Watching the Cavs pull out a one-game victory over Orlando last night after a quick inbound and very long three-point bucket from Lebron James with exactly one second left on the clock, I couldn’t help but be inspired by the king’s heroism. Six years out of high school, James is easily the most decorated (and deserving) power player in the NBA. These last-second miracles aren’t uncommon with James, but, as any coach will tell you, there is no I in team, and one guy can’t do everything.
This is certainly analogous to the state of our region’s economic development. While we Clevelanders are gung-ho about our sports teams (I live and breathe the Tribe, for example), our love affair with our region and its business production has languished of late, and cynicism about jobs and upward mobility has set in, becoming the first resort in our thought process about the local economy.
This mindset is so bad that, when some bad business news occurs locally, many people will just say, “it’s this damn economy” before they even think about the factors that led to the bad news, be they lack of innovation, wasteful hiring, over-regulation, high taxes, or, more generally, a lack of collective focus on the industries at which we in northeast Ohio truly excel–biotech, materials engineering, energy, and, yes, transportation.
Yet it’s not all doom and gloom. My firm, Best Technology Strategy LLC, has been in business for three years now, and each consecutive year has been one of growth over the preceding year. We help our clients to execute an I.T. strategy that saves them money, makes them more efficient, and helps them to grow, even in these “lean times”. Part of why we’re successful is this: we consider the underpinning tactics when managing an I.T. organization. We don’t respond with the usual solutions to an I.T. problem (it’s too expensive to spend money so maybe the problem will just go away; let’s just hire a new full-timer to deal with it; etc.).

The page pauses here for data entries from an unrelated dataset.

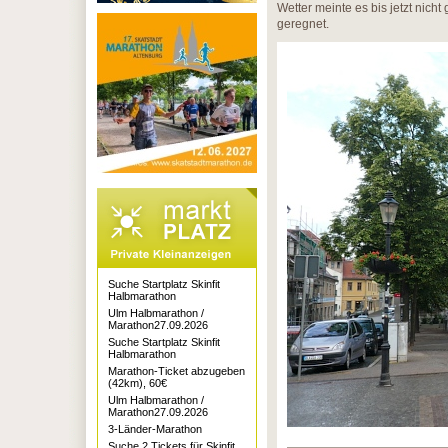
Wetter meinte es bis jetzt nich
geregnet.
Suche Startplatz Skinfit
Halbmarathon
Ulm Halbmarathon /
Marathon27.09.2026
Suche Startplatz Skinfit
Halbmarathon
Marathon-Ticket abzugeben
(42km), 60€
Ulm Halbmarathon /
Marathon27.09.2026
3-Länder-Marathon
Suche 2 Tickets für Skinfit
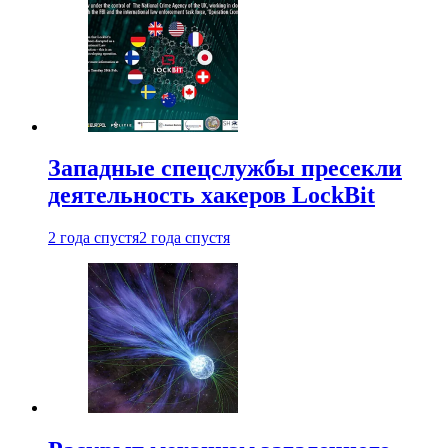
Западные спецслужбы пресекли
деятельность хакеров LockBit
2 года спустя
2 года спустя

Instead, we apply a business rationality that seems to have disappeared from the decision-making process of our larger industries.
In other words, while the big companies visit bankruptcy court, looking for a last-second three-point ball to bail them out, our firm is on the streets, being the hero.
It’s with this in mind that I survey the great accomplishments of Cleveland firms over the years. Bridgestone and Goodyear, the magnate firms of Rubber City, where Lebron James was born and raised. PolyOne, in Avon on the west side of Cleveland, a poly-materials manufacturer. Moen, the famous faucet company. Sherwin Williams, the paint company with a unique in-house retail distribution model. Progressive Insurance, one of the largest vehicle insurers in the world. Eaton Corporation, a large supplier of industrial manufactured goods for a host of industries. The Cleveland Clinic, the most sought-after research hospital system on the planet. MTD in Valley City outside of Cleveland, maker of domestically-manufactured lawn mowers and tree equipment. UTU, the largest rail transportation union in North America. The football-helmet maker Riddell, headquartered along with Best Technology right here in Elyria, west of town. NASA Glenn Research Center, which is providing the core technologies for our next trips to the moon and ultimately Mars. I could go on and on about the great industries of northeast Ohio that contribute to the 160 billion dollar local economic pie.
There’s not a company mentioned in the preceding paragraph that hasn’t face some level of advertisity in the last two years or so. What has saddened me isn’t the downturn, though. It’s the way Clevelanders think and talk about it. When out of towners move to Cleveland, locals meeting them for the first time often ask, “why in the world would you move HERE?” Talk about prideless self-effacement. I just want to grab these nay-sayers, many of whom were born and raised in Northeast Ohio, and say, “dude, have you seen Detroit lately?”
Trust me, I was born in Detroit and can truthully confess that I grew up on the wrong side of the tracks, and Cleveland is no Detroit.
Cleveland is a fantastic place to live and work, for a multitude of reasons. Despite the fact that we don’t have an NHL hockey team, we do have three incredible pro franchises with great home facilities. Despite the fact that we don’t have Mt. Rushmore, we do have a lovely national forest and more parklands than any other large metro area (there are three large metroparks suitable for jogging and picnics within five minutes of my house, even). And while we don’t have Harvard or Cornell or Stanford, we do have that old-fashioned rustbelt grit that can turn a high school dropout into a successful high-tech business owner and published author.
This is a great city, and we exist at a pivotal time in our history. Sure that’s easy to say. It’s always a pivotal time, right? Well, no. The decisions we make today will shape virgin industries like fuel-cell power for the next century. And we don’t need to be Mo Williams or Z waiting for the hero to sink the last-second threeball, to be the hero.
No, we can be the heros ourselves, every day, right now. Great ideas come out of adversity, and no one ever became a hero when times were fantastic.